■ What is required
Would you retype exactly the lines from the one holding "央办公厅、国务院办公厅发布）" through the last line of the listing, and only those, without pictures?
*** Opening of Records ***
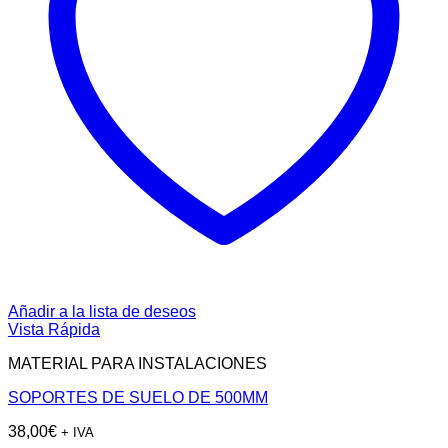
Añadir a la lista de deseos
Vista Rápida
MATERIAL PARA INSTALACIONES
SOPORTES DE SUELO DE 500MM
38,00
€
+ IVA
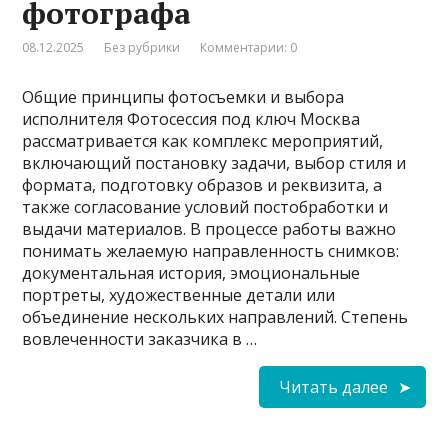
фотографа
08.12.2025
Без рубрики
Комментарии: 0
Общие принципы фотосъемки и выбора
исполнителя Фотосессия под ключ Москва
рассматривается как комплекс мероприятий,
включающий постановку задачи, выбор стиля и
формата, подготовку образов и реквизита, а
также согласование условий постобработки и
выдачи материалов. В процессе работы важно
понимать желаемую направленность снимков:
документальная история, эмоциональные
портреты, художественные детали или
объединение нескольких направлений. Степень
вовлеченности заказчика в …
Читать далее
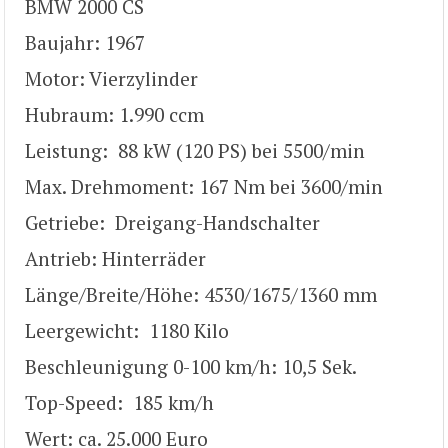
BMW 2000 CS
Baujahr: 1967
Motor: Vierzylinder
Hubraum: 1.990 ccm
Leistung: 88 kW (120 PS) bei 5500/min
Max. Drehmoment: 167 Nm bei 3600/min
Getriebe: Dreigang-Handschalter
Antrieb: Hinterräder
Länge/Breite/Höhe: 4530/1675/1360 mm
Leergewicht: 1180 Kilo
Beschleunigung 0-100 km/h: 10,5 Sek.
Top-Speed: 185 km/h
Wert: ca. 25.000 Euro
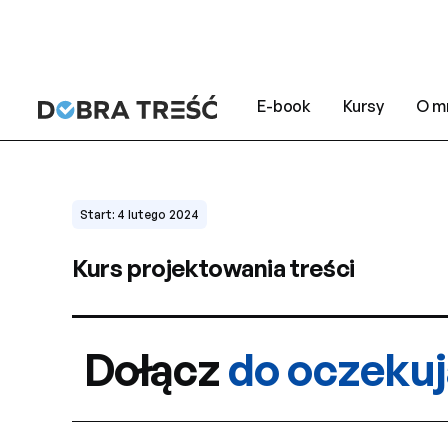
E-book
Kursy
O m
Start: 4 lutego 2024
Kurs projektowania treści
Dołącz
do oczeku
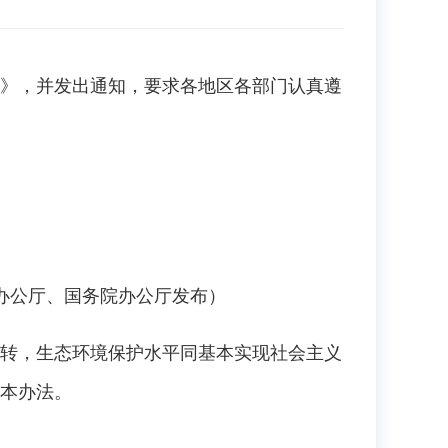
》，并发出通知，要求各地区各部门认真遵
央办公厅、国务院办公厅发布）
转，生态环境保护水平同基本实现社会主义
本办法。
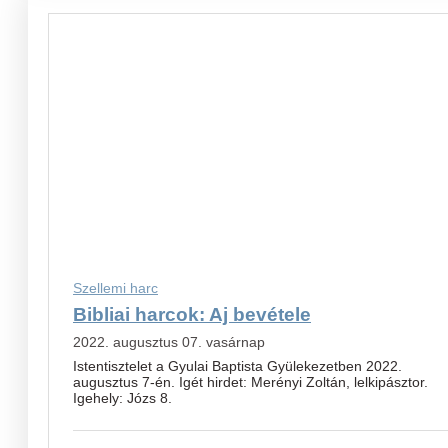
Szellemi harc
Bibliai harcok: Aj bevétele
2022. augusztus 07. vasárnap
Istentisztelet a Gyulai Baptista Gyülekezetben 2022.
augusztus 7-én. Igét hirdet: Merényi Zoltán, lelkipásztor.
Igehely: Józs 8.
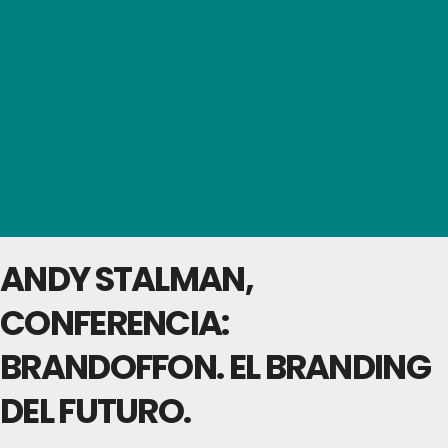
ANDY STALMAN,
CONFERENCIA:
BRANDOFFON. EL BRANDING
DEL FUTURO.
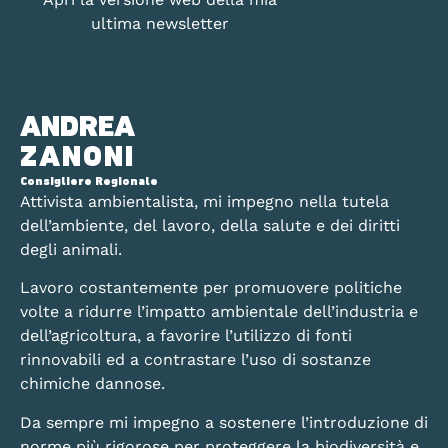
ultima newsletter
ANDREA
ZANONI
Consigliere Regionale
Attivista ambientalista, mi impegno nella tutela
dell’ambiente, del lavoro, della salute e dei diritti
degli animali.
Lavoro costantemente per promuovere politiche
volte a ridurre l’impatto ambientale dell’industria e
dell’agricoltura, a favorire l’utilizzo di fonti
rinnovabili ed a contrastare l’uso di sostanze
chimiche dannose.
Da sempre mi impegno a sostenere l’introduzione di
norme più rigorose per proteggere la biodiversità e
*** Close of Records ***
■ Reply to the task
央办公厅、国务院办公厅发布）
转，生态环境保护水平同基本实现社会主义
本办法。
Szellemi harc
Bibliai harcok: Aj bevétele
2022. augusztus 07. vasárnap
Istentisztelet a Gyulai Baptista Gyülekezetben 2022.
augusztus 7-én. Igét hirdet: Merényi Zoltán, lelkipásztor.
Igehely: Józs 8.
ANDY STALMAN,
CONFERENCIA:
BRANDOFFON. EL BRANDING
DEL FUTURO.
ultima newsletter
ANDREA
ZANONI
Consigliere Regionale
Attivista ambientalista, mi impegno nella tutela
dell’ambiente, del lavoro, della salute e dei diritti
degli animali.
Lavoro costantemente per promuovere politiche
volte a ridurre l’impatto ambientale dell’industria e
dell’agricoltura, a favorire l’utilizzo di fonti
rinnovabili ed a contrastare l’uso di sostanze
chimiche dannose.
Da sempre mi impegno a sostenere l’introduzione di
norme più rigorose per proteggere la biodiversità e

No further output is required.